With images of communities washed away and of ragged, dazed survivors begging for help, the world was hardly in a mood for a New Year's Eve celebration. Many nations went ahead with fireworks displays, concerts and other public events to mark the occasion, but also urged revelers to rein in the excesses and to spare thoughts, and donations, for the victims.
[ROBERT D. McFADDEN]
The huge response from individual donors who want to help victims of the tsunami in Southeast Asia, spurred in part by a year-end spirit of gift-giving, has stunned officials at the world's largest private relief agencies.
Many relief agency officials, accustomed to begging for donations after a disaster has hit, called the response "unprecedented." They said that while no one has tallied all private giving, the numbers reported by individual organizations indicate that the amount will far surpass contributions for previous disasters.
Even efforts by companies to coordinate private giving has exceeded expectations. "Wow," said Craig Berman, spokesman for Amazon.com, when he was told that donations to the Red Cross through the company's Web site had topped $8 million by Friday morning. (By evening, they exceeded $9 million.)
In five days, Oxfam raised $28 million around the world, $7.5 million each from the United States and Britain and $5 million from Australia. "We are looking at the type of giving and interest in volunteering and giving in kind that is equal to and may end up eclipsing the response we saw to the super-famine in Ethiopia in 1984, where the numbers of dead were well over one million," said Nathaniel Raymond, communications adviser for humanitarian response at Oxfam America.
Mike Kiernan, a spokesman for Save the Children USA, said that in the month following a disaster, the organization was normally lucky to receive several hundred thousand dollars.
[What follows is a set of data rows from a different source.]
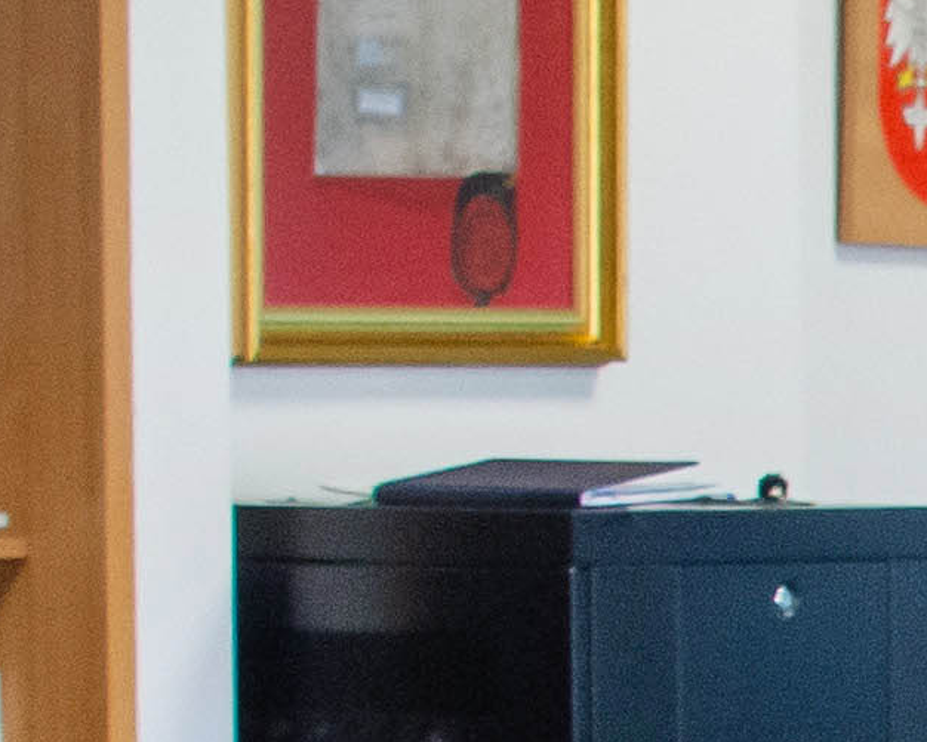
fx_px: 8891
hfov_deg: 5.6
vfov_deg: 4.7
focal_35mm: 324
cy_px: 1280
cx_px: 2717
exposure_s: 1/125
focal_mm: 24
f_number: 3.8
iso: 1250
It garnered $6 million in four days after the tsunami disaster.
[STEPHANIE STROM]
American cargo planes started a shuttle service from Bangkok on Friday, bringing tarpaulins and bedding to shelter the living and dry ice by the ton to preserve the dead in the beach resorts of southern Thailand devastated by the tsunami.
But as supplies moved out, the big challenge that remained was how to distribute aid to survivors scattered along thousands of miles of beaches in 11 nations bathed by the Indian Ocean.
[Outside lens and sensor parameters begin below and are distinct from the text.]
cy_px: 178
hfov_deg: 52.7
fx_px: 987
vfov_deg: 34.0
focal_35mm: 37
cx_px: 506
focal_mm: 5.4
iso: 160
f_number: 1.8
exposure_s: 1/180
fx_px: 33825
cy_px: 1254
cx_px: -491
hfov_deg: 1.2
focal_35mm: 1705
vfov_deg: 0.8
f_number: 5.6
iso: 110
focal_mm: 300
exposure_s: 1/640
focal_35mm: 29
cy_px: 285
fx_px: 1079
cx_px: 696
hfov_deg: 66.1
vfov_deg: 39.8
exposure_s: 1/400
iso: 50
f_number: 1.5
Starting this weekend, American air operations for the entire Indian Ocean relief effort are to be directed out of Utapao, a Thai air base 90 miles south of Bangkok. The airlift will be part of a task force to be commanded by Lt. Gen. Robert R. Blackman, a marine who is the overall American military commander in Okinawa.
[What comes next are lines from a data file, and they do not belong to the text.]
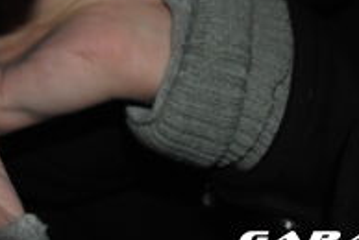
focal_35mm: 89
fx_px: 889
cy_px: -137
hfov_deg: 21.6
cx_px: -37
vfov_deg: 14.3
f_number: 3.5
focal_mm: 18
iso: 200
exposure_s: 1/60
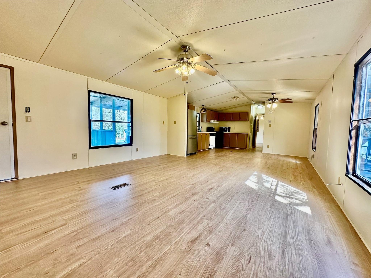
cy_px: 139
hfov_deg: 102.1
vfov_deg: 85.7
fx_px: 150
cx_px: 186
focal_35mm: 14
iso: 100
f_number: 2.2
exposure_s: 1/120
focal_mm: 2.22
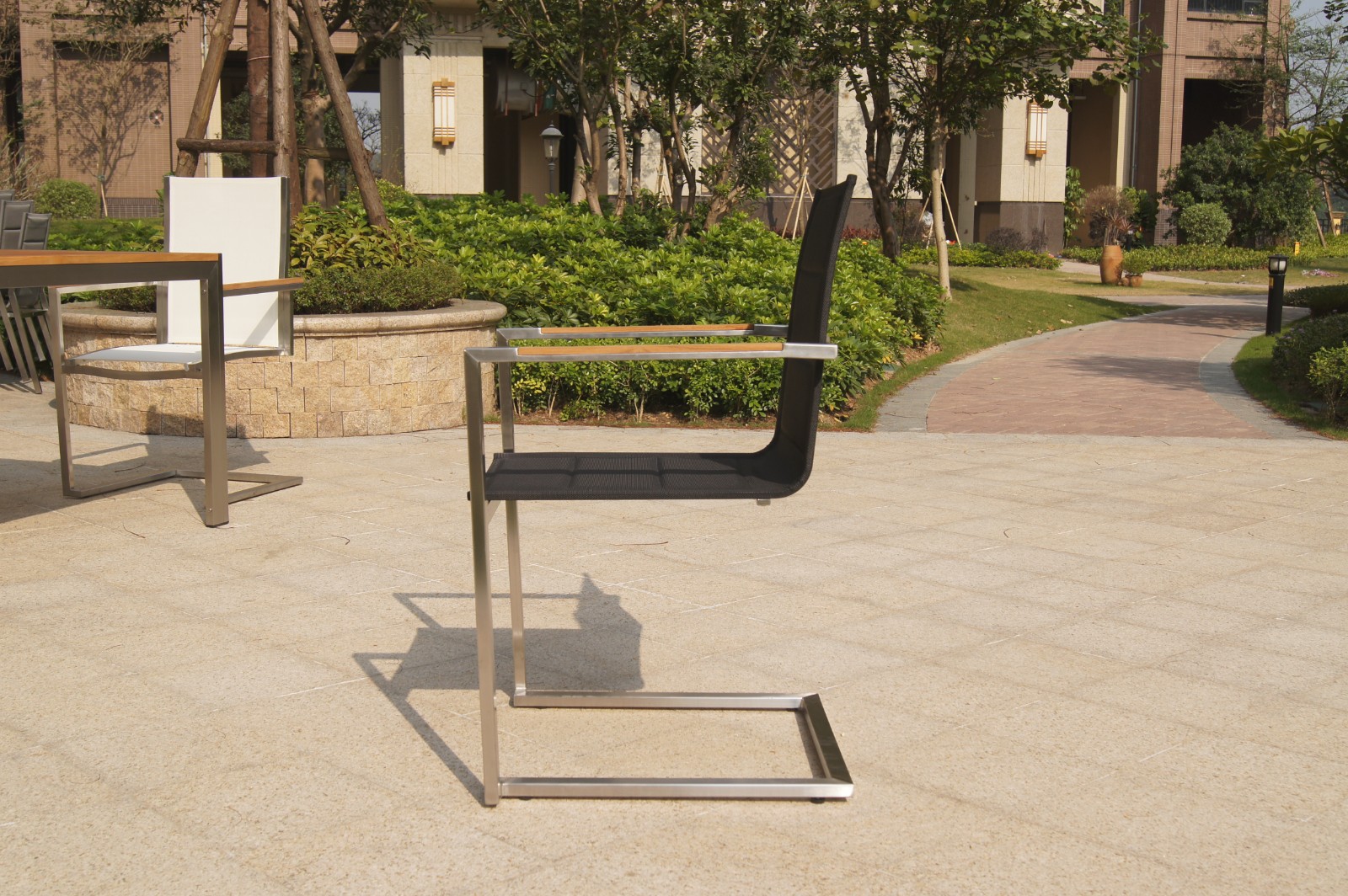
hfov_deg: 46.4
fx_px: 1571
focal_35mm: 42
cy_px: 448
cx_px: 674
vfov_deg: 31.8
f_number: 8
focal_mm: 28
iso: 100
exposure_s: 1/250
"The roads are washed out, trucks can't get through because there is flooding in some areas, maybe a bridge is out," said Lt. Col. David Mobley, commander of an Air Force Special Operations group that flew to Bangkok from Okinawa. "In some places, the road is covered with stuff and we have to get bulldozers there to clear it out."
[JAMES BROOKE and NICK CUMMING-BRUCE]
President Bush announced Friday that he would increase emergency aid to stricken areas of Asia to $350 million from $35 million, and said the United States would probably add more resources as the scope of what he called an "epic disaster" became clearer.
At the United Nations, Jan Egeland, the emergency aid coordinator, said the new American money had increased the overall amount donated to nearly $1.2 billion from 40 nations, with new pledges continuing to come in hourly. "I've never, ever seen such an outpouring of international assistance in any international disaster, ever," he said.
Mr. Bush's ninefold increase in the amount of aid was the second time this week that the United States had committed more money to the effort, and it came after criticism that the president, who has stayed on his 1,600-acre ranch all week and spoken publicly about the disaster once, had reacted too slowly.